Begin SELECTED EXTRACT

Bach meets Euler

It is known that both Bach and Euler were at the court of Frederick II in Berlin at the same time. It is therefore quite possible that they met.  Leonhard Euler was one of the greatest mathematicians the world has ever seen.  Of course, Bach was in many people’s eyes the greatest composer in history.   So there would certainly have been some brain power in that room.

In 1739 Euler wrote the Tentamen novae theoriae musicae, hoping to eventually incorporate musical theory as part of mathematics. This part of his work, however, did not receive wide attention and was once described as too mathematical for musicians and too musical for mathematicians.

According to Stacy Langton at the University of San Diego, at least part of this work was translated into German by J.S. Bach’s student Lorenz Christoph Mizler.  Mizler founded the Correspondierende Societät der musicalischen Wissenschaften (de) (or “Corresponding Society of the Musical Sciences”) in 1738 of which Bach was a member.  It is highly likely therefore that Bach was familiar with both Euler and Euler’s paper.

End SELECTED EXTRACT
Begin LISTED ENTRIES

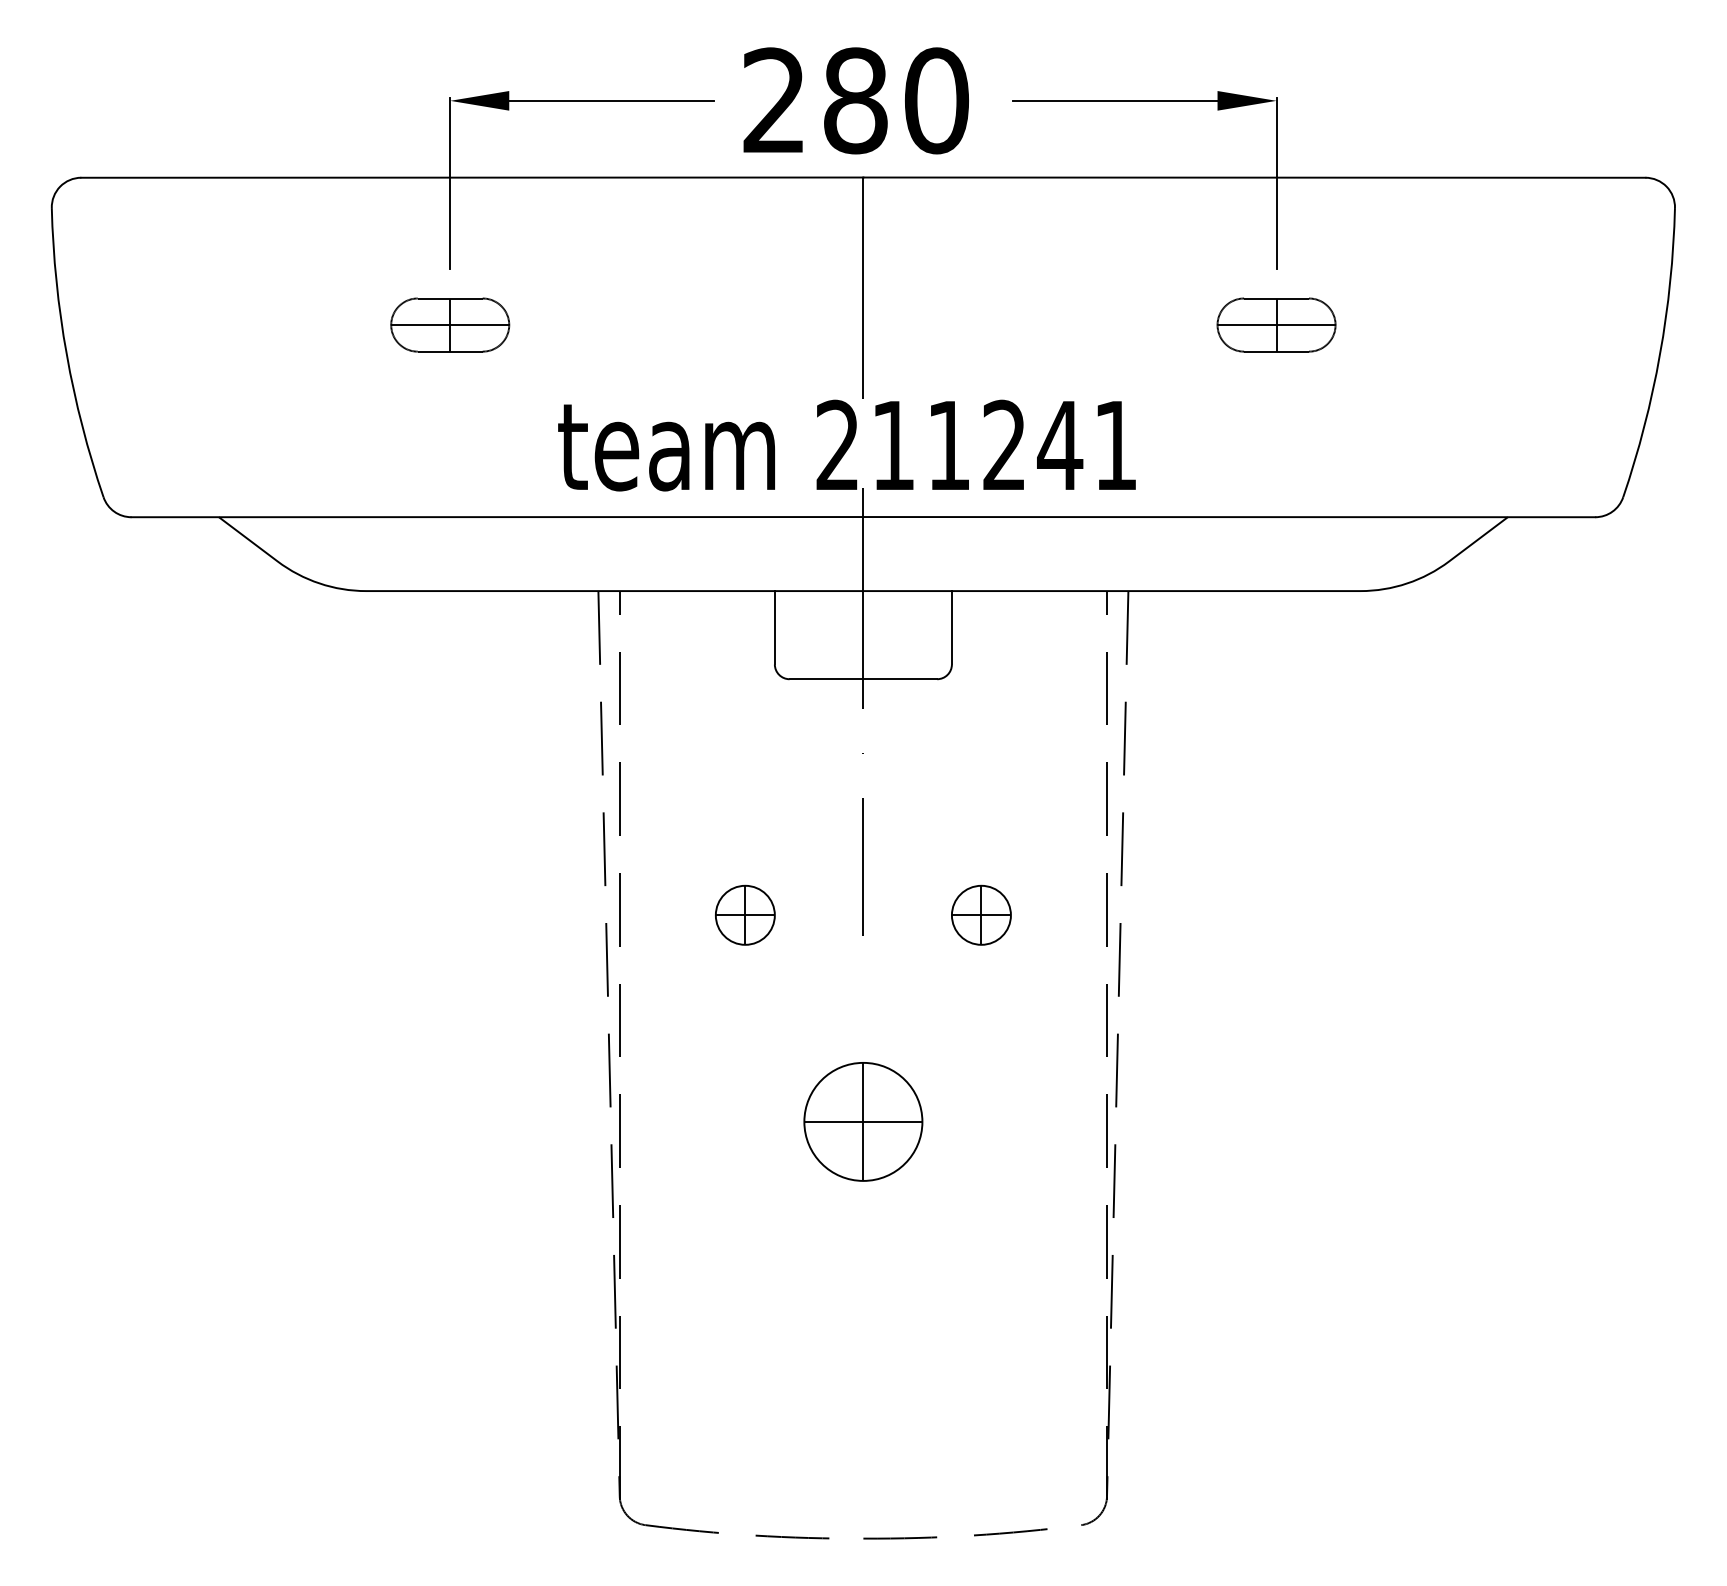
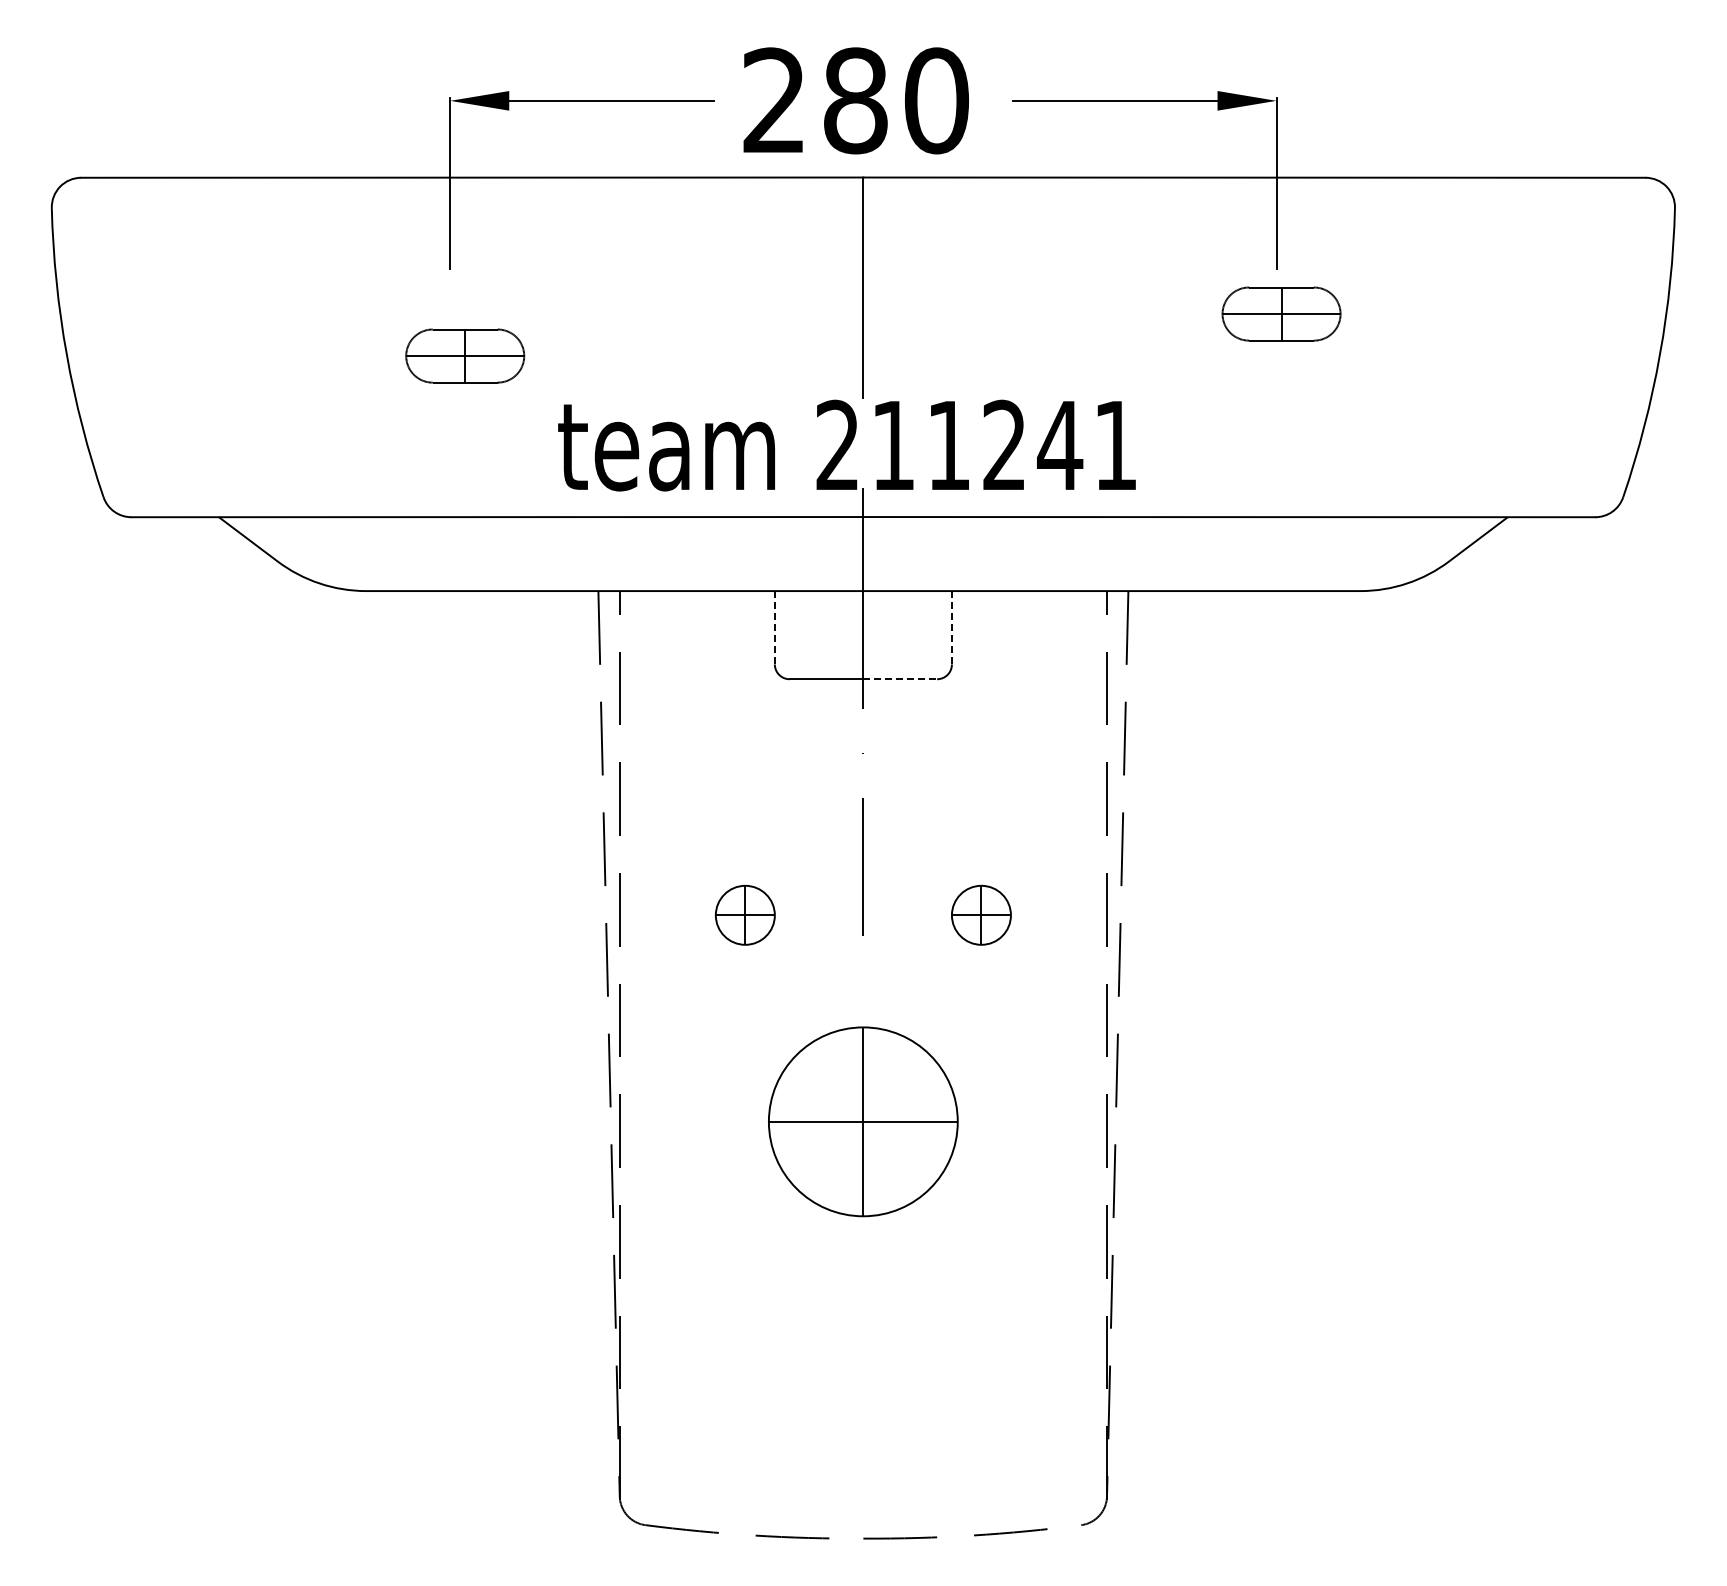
part at (450, 324) position: (450, 324) -> (465, 355)
part at (1276, 324) position: (1276, 324) -> (1281, 313)
line at (774, 627): solid -> dashed
line at (951, 627): solid -> dashed
line at (900, 679): solid -> dashed
part at (863, 1121) size: 121x120 px -> 191x192 px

End LISTED ENTRIES

__WRITTEN TASKS__
**a.** According to the passage on Bach and Euler, in what year did Euler write the Tentamen novae theoriae musicae?
**b.** Quote the passage on Bach and Euler from "It is known" to "in that room.".
**c.** Write what comes next in the passage on Bach and Euler, starting after its final sentence.

__RESPONSES__
**a.** 1739

**b.**
It is known that both Bach and Euler were at the court of Frederick II in Berlin at the same time. It is therefore quite possible that they met.  Leonhard Euler was one of the greatest mathematicians the world has ever seen.  Of course, Bach was in many people’s eyes the greatest composer in history.   So there would certainly have been some brain power in that room.

**c.**
Leonhard Euler (15 April 1707 – 18 September 1783) was a pioneering Swiss mathematician and physicist. He made important discoveries in fields as diverse as infinitesimal calculus and graph theory. He also introduced much of the modern mathematical terminology and notation, particularly for mathematical analysis, such as the notion of a mathematical function.  He is also renowned for his work in mechanics, fluid dynamics, optics, and astronomy.

Euler is considered to be the pre-eminent mathematician of the 18th century and one of the greatest mathematicians ever. He is also one of the most prolific mathematicians ever; his collected works fill 60–80 quarto volumes.  He spent most of his adult life in St. Petersburg, Russia, and in Berlin, Prussia.

Lorenz Christoph Mizler von Kolof (26 July 1711 – 8 May 1778)  was a German physician, historian, printer, mathematician, Baroque music composer, and precursor of the Polish Enlightenment.    Mizler, an amateur composer, was deeply interested in music theory, advocating the establishment of a musical science based firmly on mathematics; philosophy; and the imitation of nature in music.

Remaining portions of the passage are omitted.